**Requirement**
Go through the entries below. Copy each line in which "חוקרת" appears.

***** Supplied records *****

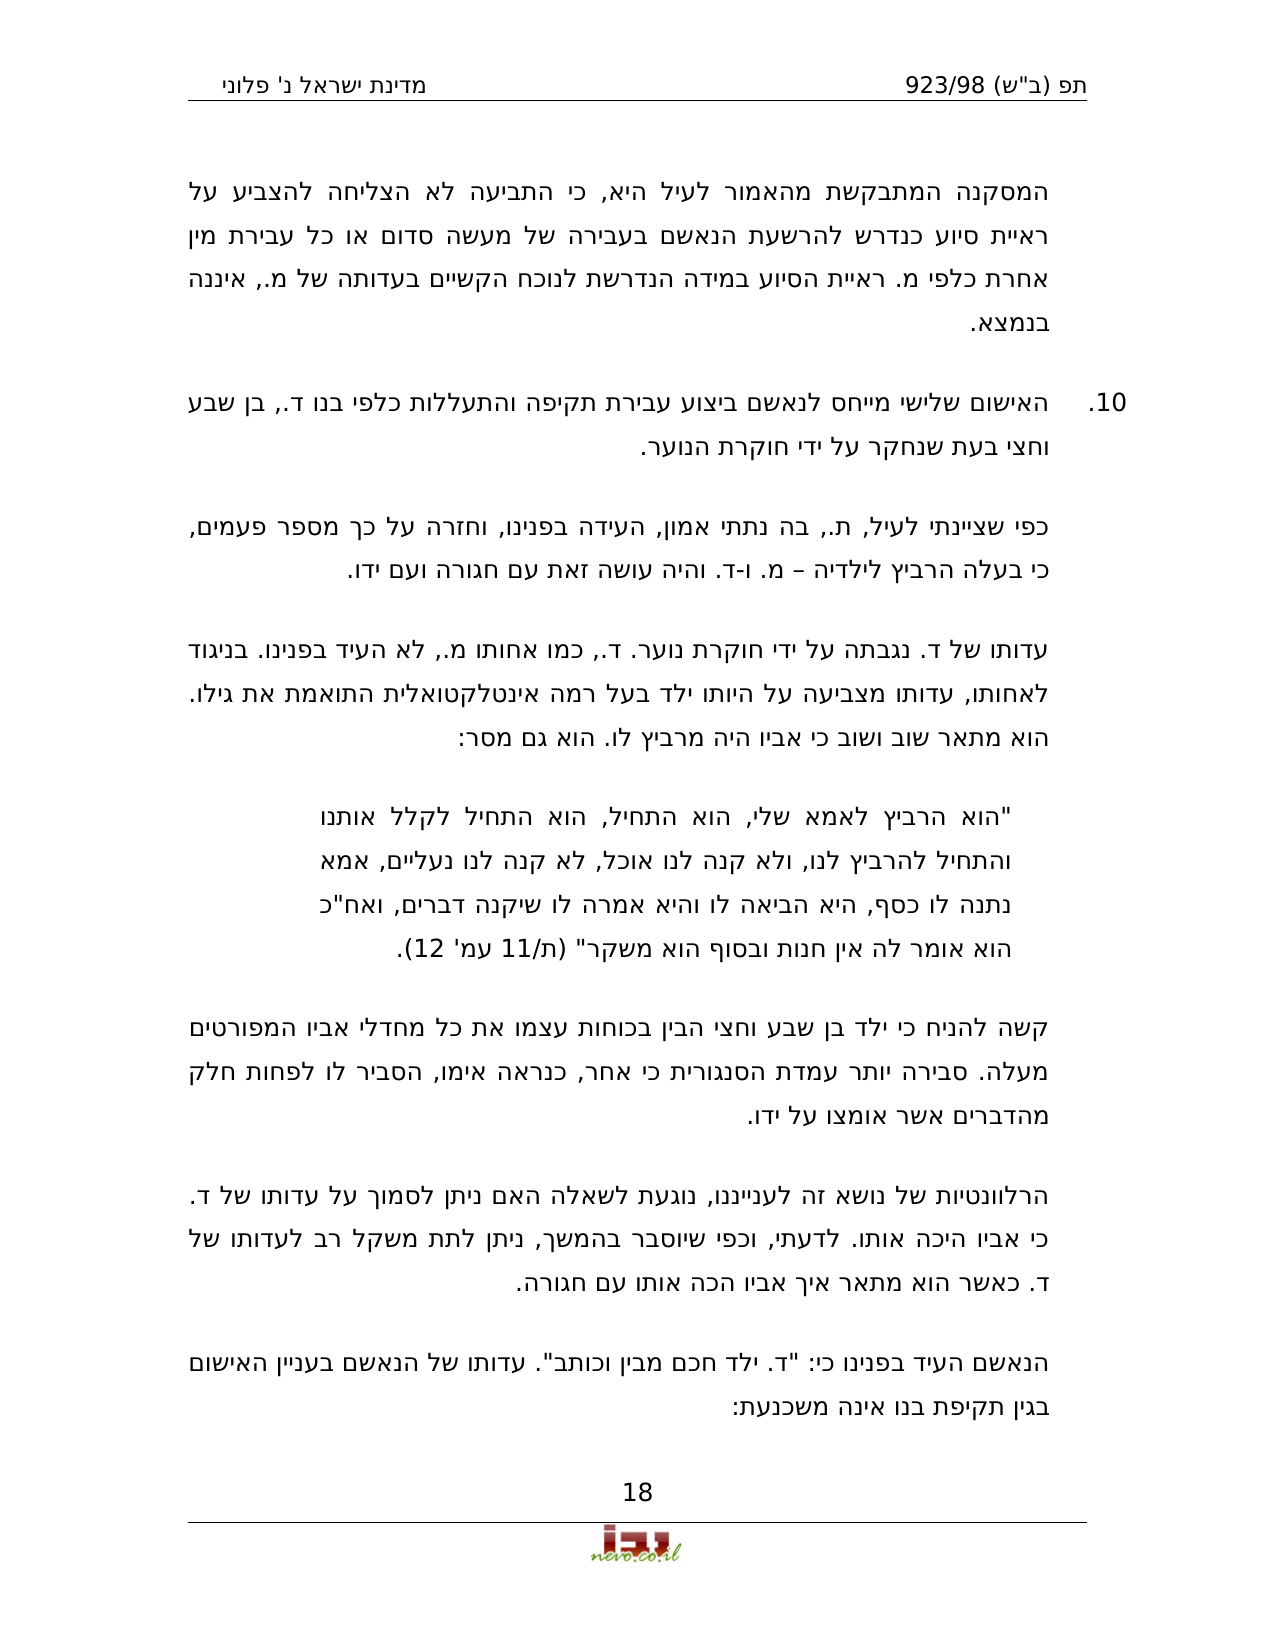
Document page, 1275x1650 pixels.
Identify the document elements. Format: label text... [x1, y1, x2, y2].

text קשה להניח כי ילד בן שבע וחצי הבין בכוחות עצמו את כל מחדלי אביו המפורטים מעלה. סבירה יותר עמדת הסנגורית כי אחר, כנראה אימו, הסביר לו לפחות חלק מהדברים אשר אומצו על ידו. [187, 1014, 1050, 1130]
text עדותו של ד. נגבתה על ידי חוקרת נוער. ד., כמו אחותו מ., לא העיד בפנינו. בניגוד לאחותו, עדותו מצביעה על היותו ילד בעל רמה אינטלקטואלית התואמת את גילו. הוא מתאר שוב ושוב כי אביו היה מרביץ לו. הוא גם מסר: [187, 635, 1050, 752]
list האישום שלישי מייחס לנאשם ביצוע עבירת תקיפה והתעללות כלפי בנו ד., בן שבע וחצי בעת שנחקר על ידי חוקרת הנוער. [187, 388, 1087, 461]
text "הוא הרביץ לאמא שלי, הוא התחיל, הוא התחיל לקלל אותנו והתחיל להרביץ לנו, ולא קנה לנו אוכל, לא קנה לנו נעליים, אמא נתנה לו כסף, היא הביאה לו והיא אמרה לו שיקנה דברים, ואח"כ הוא אומר לה אין חנות ובסוף הוא משקר" (ת/11 עמ' 12). [319, 803, 1012, 963]
text כפי שציינתי לעיל, ת., בה נתתי אמון, העידה בפנינו, וחזרה על כך מספר פעמים, כי בעלה הרביץ לילדיה – מ. ו-ד. והיה עושה זאת עם חגורה ועם ידו. [187, 512, 1050, 585]
text המסקנה המתבקשת מהאמור לעיל היא, כי התביעה לא הצליחה להצביע על ראיית סיוע כנדרש להרשעת הנאשם בעבירה של מעשה סדום או כל עבירת מין אחרת כלפי מ. ראיית הסיוע במידה הנדרשת לנוכח הקשיים בעדותה של מ., איננה בנמצא. [187, 177, 1050, 338]
text הרלוונטיות של נושא זה לענייננו, נוגעת לשאלה האם ניתן לסמוך על עדותו של ד. כי אביו היכה אותו. לדעתי, וכפי שיוסבר בהמשך, ניתן לתת משקל רב לעדותו של ד. כאשר הוא מתאר איך אביו הכה אותו עם חגורה. [187, 1181, 1050, 1298]
picture [591, 1524, 683, 1563]
text הנאשם העיד בפנינו כי: "ד. ילד חכם מבין וכותב". עדותו של הנאשם בעניין האישום בגין תקיפת בנו אינה משכנעת: [187, 1348, 1050, 1421]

*****

**Answer box**
text עדותו של ד. נגבתה על ידי חוקרת נוער. ד., כמו אחותו מ., לא העיד בפנינו. בניגוד לאחותו, עדותו מצביעה על היותו ילד בעל רמה אינטלקטואלית התואמת את גילו. הוא מתאר שוב ושוב כי אביו היה מרביץ לו. הוא גם מסר: [187, 635, 1050, 752]
list האישום שלישי מייחס לנאשם ביצוע עבירת תקיפה והתעללות כלפי בנו ד., בן שבע וחצי בעת שנחקר על ידי חוקרת הנוער. [187, 388, 1087, 461]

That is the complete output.